August 2017. Dominik schaut durch sein Facebook-Feed. Auffällig viele kommentieren bei einem Freund. RIP Ludwig, schreiben sie alle. Kurze Nachfrage bei einem gemeinsamen Bekannten, um das Unglaubliche bestätigt zu bekommen. Dann die Antwort: Dominiks Herz bleibt für einen Augenblick stehen. Ein alter Freund ist beim Bergsteigen tödlich verunglückt. Irgendwie reißt diese Nachricht alte Wunden wieder auf. Wieder so ein junger Mensch.

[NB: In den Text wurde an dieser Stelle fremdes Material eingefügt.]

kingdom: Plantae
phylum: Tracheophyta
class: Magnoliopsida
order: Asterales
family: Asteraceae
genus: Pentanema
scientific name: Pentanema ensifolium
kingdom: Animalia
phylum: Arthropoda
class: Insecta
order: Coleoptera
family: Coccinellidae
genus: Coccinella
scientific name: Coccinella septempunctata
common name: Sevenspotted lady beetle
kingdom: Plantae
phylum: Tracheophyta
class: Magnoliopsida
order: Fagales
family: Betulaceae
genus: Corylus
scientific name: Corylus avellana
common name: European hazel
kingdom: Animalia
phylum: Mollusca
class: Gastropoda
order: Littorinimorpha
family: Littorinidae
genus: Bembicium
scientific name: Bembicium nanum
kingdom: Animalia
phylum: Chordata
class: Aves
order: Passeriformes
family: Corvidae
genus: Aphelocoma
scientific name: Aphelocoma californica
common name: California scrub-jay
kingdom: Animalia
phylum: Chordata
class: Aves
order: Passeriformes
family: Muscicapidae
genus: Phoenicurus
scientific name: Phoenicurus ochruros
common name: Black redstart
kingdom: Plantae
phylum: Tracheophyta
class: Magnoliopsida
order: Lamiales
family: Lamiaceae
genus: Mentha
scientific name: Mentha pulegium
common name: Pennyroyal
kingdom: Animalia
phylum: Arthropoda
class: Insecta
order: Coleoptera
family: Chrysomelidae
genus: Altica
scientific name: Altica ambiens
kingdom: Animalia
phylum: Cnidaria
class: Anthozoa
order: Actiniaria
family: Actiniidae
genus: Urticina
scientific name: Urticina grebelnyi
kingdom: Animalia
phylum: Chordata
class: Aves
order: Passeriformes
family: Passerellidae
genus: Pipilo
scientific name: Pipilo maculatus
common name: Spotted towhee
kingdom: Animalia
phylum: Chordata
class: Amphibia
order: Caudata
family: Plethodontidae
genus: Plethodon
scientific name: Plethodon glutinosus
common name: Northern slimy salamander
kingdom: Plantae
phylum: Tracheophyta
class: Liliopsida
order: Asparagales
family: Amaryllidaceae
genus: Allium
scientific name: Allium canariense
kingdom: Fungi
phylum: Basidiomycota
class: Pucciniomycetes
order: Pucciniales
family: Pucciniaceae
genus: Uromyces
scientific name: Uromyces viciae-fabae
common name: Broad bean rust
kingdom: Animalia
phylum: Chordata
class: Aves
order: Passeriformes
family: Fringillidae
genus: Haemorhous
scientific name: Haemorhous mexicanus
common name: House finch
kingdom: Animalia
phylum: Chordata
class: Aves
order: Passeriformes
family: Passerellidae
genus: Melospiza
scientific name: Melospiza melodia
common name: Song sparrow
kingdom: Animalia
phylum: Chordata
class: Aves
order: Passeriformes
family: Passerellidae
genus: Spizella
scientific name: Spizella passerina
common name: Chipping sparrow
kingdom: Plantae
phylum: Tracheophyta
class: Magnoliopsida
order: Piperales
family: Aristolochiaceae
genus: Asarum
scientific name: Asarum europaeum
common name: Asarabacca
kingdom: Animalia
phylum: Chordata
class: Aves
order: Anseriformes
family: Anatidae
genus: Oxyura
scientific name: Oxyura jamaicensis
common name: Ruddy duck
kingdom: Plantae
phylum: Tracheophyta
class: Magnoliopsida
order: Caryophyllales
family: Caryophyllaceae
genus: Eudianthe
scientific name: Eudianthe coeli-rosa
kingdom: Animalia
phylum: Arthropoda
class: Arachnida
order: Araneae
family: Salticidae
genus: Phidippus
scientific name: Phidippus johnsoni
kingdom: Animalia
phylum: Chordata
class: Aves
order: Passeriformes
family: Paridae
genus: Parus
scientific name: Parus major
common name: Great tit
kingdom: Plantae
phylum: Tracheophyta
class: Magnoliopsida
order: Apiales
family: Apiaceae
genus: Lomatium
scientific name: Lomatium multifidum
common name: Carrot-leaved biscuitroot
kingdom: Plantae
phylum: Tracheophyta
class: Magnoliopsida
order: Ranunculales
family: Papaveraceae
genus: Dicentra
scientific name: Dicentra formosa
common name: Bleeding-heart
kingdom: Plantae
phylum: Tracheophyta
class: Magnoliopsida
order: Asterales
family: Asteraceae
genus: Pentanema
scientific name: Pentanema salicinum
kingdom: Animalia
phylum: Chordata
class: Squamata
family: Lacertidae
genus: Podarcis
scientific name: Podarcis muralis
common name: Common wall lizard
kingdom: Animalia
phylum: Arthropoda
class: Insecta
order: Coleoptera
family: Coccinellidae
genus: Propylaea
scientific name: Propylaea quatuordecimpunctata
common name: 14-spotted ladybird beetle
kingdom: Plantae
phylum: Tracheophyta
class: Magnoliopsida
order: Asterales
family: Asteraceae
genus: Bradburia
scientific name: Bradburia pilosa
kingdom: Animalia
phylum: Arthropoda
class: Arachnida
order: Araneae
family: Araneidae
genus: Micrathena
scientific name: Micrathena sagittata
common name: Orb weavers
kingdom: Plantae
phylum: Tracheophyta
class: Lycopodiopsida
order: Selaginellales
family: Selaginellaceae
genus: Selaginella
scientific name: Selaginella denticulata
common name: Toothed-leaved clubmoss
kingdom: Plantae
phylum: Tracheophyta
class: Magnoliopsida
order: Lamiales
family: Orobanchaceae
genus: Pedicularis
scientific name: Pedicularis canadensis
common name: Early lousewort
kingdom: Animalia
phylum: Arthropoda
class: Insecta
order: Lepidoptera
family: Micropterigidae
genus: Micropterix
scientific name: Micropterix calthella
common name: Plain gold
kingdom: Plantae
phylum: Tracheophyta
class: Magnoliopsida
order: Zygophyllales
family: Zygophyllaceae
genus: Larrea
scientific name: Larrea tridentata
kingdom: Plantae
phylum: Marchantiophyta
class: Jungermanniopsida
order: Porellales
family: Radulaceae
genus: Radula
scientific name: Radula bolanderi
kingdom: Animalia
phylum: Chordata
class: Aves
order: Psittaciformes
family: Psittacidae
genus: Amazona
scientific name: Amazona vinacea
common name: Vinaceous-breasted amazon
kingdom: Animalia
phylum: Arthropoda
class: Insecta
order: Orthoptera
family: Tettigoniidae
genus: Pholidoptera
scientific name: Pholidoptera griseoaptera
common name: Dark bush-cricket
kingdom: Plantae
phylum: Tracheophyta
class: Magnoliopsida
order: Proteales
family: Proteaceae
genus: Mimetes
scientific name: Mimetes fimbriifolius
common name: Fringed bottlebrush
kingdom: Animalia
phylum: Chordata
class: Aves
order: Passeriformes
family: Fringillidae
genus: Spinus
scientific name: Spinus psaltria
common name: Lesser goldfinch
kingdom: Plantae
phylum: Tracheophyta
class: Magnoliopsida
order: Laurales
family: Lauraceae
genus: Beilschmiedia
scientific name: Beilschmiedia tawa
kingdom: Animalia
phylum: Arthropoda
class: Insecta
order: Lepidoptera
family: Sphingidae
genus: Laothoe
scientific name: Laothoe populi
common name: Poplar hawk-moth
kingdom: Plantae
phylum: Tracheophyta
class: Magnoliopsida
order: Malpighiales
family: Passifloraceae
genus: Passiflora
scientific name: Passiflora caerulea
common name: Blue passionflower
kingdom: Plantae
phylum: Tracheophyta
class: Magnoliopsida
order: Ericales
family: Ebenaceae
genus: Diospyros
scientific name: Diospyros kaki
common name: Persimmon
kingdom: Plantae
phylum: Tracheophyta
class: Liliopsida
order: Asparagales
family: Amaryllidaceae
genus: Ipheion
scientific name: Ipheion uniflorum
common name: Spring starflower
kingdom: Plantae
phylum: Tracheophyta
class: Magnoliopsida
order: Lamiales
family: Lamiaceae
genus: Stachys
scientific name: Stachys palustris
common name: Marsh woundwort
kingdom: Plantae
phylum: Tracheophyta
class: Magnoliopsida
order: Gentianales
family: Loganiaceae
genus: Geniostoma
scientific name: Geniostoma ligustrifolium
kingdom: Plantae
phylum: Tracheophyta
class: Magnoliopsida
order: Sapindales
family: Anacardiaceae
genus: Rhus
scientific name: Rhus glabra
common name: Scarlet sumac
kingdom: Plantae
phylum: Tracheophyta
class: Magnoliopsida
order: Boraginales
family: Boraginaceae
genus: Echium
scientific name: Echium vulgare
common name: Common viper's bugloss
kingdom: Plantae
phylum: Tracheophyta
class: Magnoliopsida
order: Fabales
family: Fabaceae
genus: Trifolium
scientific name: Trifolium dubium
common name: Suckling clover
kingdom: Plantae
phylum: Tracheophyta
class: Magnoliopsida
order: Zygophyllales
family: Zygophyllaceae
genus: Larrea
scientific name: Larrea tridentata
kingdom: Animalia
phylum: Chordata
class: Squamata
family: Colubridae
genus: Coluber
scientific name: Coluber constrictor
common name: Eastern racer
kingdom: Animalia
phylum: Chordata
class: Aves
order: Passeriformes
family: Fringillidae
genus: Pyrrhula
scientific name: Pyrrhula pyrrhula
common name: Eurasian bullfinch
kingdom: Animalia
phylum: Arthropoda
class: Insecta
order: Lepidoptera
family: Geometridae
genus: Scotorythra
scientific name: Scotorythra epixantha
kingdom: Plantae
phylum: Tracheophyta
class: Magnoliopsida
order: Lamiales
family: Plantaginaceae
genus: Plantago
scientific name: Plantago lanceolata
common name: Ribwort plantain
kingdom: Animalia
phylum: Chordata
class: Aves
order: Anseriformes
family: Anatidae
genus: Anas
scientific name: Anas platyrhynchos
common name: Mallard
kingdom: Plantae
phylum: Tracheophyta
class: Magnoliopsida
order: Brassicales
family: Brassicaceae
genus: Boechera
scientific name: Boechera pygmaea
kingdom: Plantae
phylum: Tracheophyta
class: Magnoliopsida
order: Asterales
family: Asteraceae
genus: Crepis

Der Weg aus der Dunkelheit

Dominik stopft seinen Terminkalender nun auch an den Wochenenden mit Arbeit voll. Immer mehr, mehr, mehr. Über Jahre hinweg.

Frühling 2020. Die Corona-Pandemie wütet. Dominik kann nicht mehr vorm Alleinsein fliehen. Aus in die Arbeit radeln wird im Homeoffice vor dem PC gammeln. Die übermäßige Energie verwandelt sich in Depressionen. Ein Jahr später versucht Dominik, sich das Leben zu nehmen.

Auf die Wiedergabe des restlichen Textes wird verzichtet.